As we close in on the end of the summer, one of Wall Street's longest-running and widely followed prognosticators says the U.S. market is "overdue" for a 5 or more percent drop.
But CFRA's chief investment strategist, Sam Stovall, does not believe stocks are about to enter any sort of bear market.
Stovall blames "geopolitical tensions" for keeping the S&P 500 below 2,500, the next key level that the bull run was set to send it above. Instead the S&P hit a new high of 2,490 last week before dropping back to 2,441— that's still well above the key 100- and 200-day moving averages of 2,411 and 2,338, respectively. The index was up 1 percent to 2,466.02 late morning Monday.
In a note to clients Monday morning, Stovall notes since World War II the market has had 56 pullbacks ranging between 5 percent and 9 percent, 21 corrections involving a market drop of between 10 percent to 19.9 percent and 12 bear markets (drops of 20 percent or more). "On average" says Stovall, "only six months have separated the end of one decline of 5 percent or more until the start of the next."
The S&P hasn't had a 10 percent or more slide since late 2015, ending in February 2016.
However, Stovall warns against investor panic.
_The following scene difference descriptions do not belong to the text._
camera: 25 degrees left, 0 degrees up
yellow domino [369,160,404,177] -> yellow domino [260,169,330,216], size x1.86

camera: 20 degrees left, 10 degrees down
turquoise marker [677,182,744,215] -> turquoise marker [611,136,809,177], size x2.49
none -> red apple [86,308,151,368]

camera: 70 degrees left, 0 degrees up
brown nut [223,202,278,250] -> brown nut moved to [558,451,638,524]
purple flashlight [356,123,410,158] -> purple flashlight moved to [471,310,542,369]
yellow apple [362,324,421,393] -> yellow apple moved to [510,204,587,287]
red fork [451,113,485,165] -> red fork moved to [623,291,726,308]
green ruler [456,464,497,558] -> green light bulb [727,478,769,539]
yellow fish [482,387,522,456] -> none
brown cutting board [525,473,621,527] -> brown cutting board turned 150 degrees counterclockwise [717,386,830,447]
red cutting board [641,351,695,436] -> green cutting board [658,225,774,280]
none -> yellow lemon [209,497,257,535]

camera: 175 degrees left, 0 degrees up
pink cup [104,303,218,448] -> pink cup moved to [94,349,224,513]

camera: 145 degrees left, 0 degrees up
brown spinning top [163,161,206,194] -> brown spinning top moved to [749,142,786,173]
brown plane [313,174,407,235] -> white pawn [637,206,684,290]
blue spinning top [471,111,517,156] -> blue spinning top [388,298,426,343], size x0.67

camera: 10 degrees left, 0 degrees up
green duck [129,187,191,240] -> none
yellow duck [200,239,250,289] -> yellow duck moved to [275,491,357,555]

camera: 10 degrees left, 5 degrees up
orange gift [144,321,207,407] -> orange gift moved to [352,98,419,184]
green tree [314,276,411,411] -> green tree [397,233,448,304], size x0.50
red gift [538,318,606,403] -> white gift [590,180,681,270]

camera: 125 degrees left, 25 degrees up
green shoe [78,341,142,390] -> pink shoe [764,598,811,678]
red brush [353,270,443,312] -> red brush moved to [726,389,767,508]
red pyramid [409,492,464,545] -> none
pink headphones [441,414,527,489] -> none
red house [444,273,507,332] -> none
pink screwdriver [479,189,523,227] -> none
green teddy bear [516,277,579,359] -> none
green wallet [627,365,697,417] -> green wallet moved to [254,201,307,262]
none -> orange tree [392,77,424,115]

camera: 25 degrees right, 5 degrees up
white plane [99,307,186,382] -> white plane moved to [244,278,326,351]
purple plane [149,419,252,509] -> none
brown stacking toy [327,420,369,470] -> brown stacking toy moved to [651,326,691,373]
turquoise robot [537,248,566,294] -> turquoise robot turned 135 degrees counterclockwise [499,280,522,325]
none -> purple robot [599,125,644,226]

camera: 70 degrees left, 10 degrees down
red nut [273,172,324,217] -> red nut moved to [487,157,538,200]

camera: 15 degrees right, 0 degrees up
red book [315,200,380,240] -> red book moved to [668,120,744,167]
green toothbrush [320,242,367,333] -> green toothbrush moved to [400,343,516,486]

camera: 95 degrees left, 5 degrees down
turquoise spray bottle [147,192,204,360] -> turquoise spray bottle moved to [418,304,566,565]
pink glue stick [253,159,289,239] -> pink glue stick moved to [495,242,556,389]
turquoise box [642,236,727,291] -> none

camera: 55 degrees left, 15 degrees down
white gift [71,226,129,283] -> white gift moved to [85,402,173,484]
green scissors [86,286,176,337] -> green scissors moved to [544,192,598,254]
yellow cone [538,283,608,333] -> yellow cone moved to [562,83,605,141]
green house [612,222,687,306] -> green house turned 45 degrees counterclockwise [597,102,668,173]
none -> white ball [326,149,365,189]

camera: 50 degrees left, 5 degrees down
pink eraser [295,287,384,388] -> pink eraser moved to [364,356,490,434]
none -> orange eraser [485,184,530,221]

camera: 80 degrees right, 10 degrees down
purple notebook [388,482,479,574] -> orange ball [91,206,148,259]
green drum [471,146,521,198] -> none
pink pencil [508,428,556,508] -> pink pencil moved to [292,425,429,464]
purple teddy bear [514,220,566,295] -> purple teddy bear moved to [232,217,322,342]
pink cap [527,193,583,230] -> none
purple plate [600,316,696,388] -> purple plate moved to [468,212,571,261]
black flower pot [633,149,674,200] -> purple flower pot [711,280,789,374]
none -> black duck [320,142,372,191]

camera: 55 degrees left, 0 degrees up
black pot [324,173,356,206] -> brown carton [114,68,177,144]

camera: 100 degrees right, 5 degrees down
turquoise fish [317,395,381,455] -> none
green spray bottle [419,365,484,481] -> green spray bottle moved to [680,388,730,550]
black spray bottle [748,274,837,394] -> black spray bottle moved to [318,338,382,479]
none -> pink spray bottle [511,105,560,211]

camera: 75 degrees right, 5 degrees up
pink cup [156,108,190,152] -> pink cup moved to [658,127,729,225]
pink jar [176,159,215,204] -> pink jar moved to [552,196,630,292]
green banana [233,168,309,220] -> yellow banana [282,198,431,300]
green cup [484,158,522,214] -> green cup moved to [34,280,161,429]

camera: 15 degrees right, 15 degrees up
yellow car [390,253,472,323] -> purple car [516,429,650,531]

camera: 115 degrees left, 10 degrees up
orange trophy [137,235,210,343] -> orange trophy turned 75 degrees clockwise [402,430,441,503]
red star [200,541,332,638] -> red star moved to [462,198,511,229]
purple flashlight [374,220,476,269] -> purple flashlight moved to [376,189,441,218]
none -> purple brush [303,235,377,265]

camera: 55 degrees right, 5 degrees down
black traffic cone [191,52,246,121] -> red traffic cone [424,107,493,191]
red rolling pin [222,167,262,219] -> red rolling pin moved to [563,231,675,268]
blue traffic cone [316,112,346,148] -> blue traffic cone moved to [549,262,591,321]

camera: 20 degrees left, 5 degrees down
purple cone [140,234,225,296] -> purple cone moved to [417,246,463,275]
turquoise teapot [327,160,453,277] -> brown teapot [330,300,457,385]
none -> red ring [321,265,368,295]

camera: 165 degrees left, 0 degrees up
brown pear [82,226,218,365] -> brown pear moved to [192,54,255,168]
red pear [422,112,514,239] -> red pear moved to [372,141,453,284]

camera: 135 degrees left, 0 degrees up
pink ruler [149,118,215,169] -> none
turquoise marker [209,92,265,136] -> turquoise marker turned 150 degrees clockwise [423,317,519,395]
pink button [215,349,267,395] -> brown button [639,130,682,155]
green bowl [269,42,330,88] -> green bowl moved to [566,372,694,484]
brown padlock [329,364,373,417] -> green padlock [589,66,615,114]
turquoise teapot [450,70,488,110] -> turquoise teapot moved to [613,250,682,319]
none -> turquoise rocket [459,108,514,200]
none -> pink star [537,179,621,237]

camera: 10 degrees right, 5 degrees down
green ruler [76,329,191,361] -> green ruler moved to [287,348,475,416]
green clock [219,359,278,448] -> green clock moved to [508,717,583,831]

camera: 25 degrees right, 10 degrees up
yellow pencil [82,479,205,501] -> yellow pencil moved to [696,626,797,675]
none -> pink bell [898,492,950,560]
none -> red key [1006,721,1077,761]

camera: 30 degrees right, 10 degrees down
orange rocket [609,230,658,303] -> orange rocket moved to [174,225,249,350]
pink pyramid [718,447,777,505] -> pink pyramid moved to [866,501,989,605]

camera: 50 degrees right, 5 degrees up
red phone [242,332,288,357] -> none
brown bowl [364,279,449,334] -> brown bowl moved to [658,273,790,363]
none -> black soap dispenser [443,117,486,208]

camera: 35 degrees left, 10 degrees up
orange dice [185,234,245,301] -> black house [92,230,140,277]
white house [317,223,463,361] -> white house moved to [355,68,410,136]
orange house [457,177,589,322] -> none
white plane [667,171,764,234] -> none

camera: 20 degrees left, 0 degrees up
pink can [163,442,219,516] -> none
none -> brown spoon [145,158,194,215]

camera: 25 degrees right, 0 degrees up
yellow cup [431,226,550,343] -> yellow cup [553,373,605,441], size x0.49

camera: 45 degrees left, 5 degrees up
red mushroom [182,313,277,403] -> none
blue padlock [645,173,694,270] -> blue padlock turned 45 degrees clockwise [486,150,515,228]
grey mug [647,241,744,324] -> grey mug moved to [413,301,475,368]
His research shows that 85 percent of the time after 5 percent declines, stocks returned to rally mode. According to Stovall, "recommending that investors lighten up their exposure to equities may end up doing more harm than good to their portfolios and psyche."
The CBOE Volatility Index, often cited as a key metric of investor nervousness, jumped last week but remains near historical lows.
Like just about every other market watcher, Stovall concedes it is nearly impossible to forecast when a small drop will turn into a big one.
But he does say there are three things he's watching especially closely. First on the list, the 10-year Treasury, which is now yielding just 2.25 percent, "well below the average rate of 6.1% at market tops."
The second watch factor is valuations and that's drawing more of Stovall's attention. The average price-earnings ratio for the S&P 500 is 18.1 at market tops, it's currently at 23.5 times earnings.
Another of Stovall's warning factors is the unemployment rate which has historically dipped below 5 percent before the market hits a top, we're now at 4.3 percent.